子の甲状腺がんと被ばくの関連否定 福島原発事故調査中間報告

 東京電力福島第一原発事故の健康への影響を調べる福島県の県民健康調査検討委員会の評価部会は三日、事故当時十八歳以下だった県内の全ての子どもを対象に二〇一四、一五年度に実施した二巡目の甲状腺検査の結果について「現時点では甲状腺がんと被ばくとの関連は認められない」とする中間報告を公表した。

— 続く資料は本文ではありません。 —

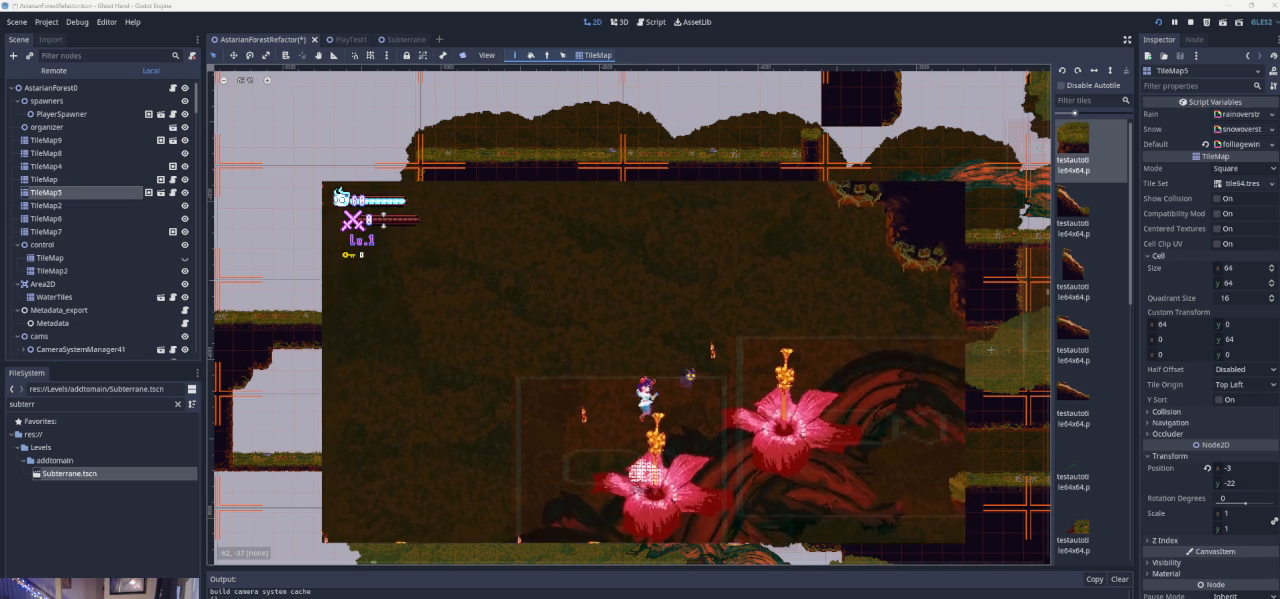
{"buttons": ["CROSS"], "left_stick": "right", "events": [[167, "CROSS", "up"], [200, "CROSS", "down"], [200, "left_stick", "center"], [267, "left_stick", "left"], [333, "left_stick", "center"], [400, "left_stick", "right"]]}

 推計被ばく線量が高くなるとがん発見率が上がるといった相関関係が見られなかった。ただ年の小さい子どもほど被ばくの影響を受けやすいとされる。成長後の影響を分析するため検査継続の必要性には変わりはない。

 基礎データ収集を目的に事故の半年後から一三年度まで行われた一巡目の検査と違い、事故後三〜五年目に実施した二巡目は「本格検査」と位置付けている。

 部会長の鈴木元・国際医療福祉大クリニック院長は記者会見で「(二巡目の)データだけで、未来永劫(えいごう)、放射線の影響がないと結論付けるものではない」として、検査継続の必要性を強調した。

 医療専門家八人が出席した三日の部会では、中間報告の内容に大きな異論はなかったが、「(がんが見つかった)個人の被ばく線量は考慮されていない。さまざまな制限があった上での分析だ」との指摘や、「『関連は認められない』との表現を弱められないか」といった意見も出た。今後文言を微調整した上で、検討委に提出する。

 中間報告を受け、患者側からは推計した被ばく線量を使っての判断に、早計ではないかとの疑問の声が上がった。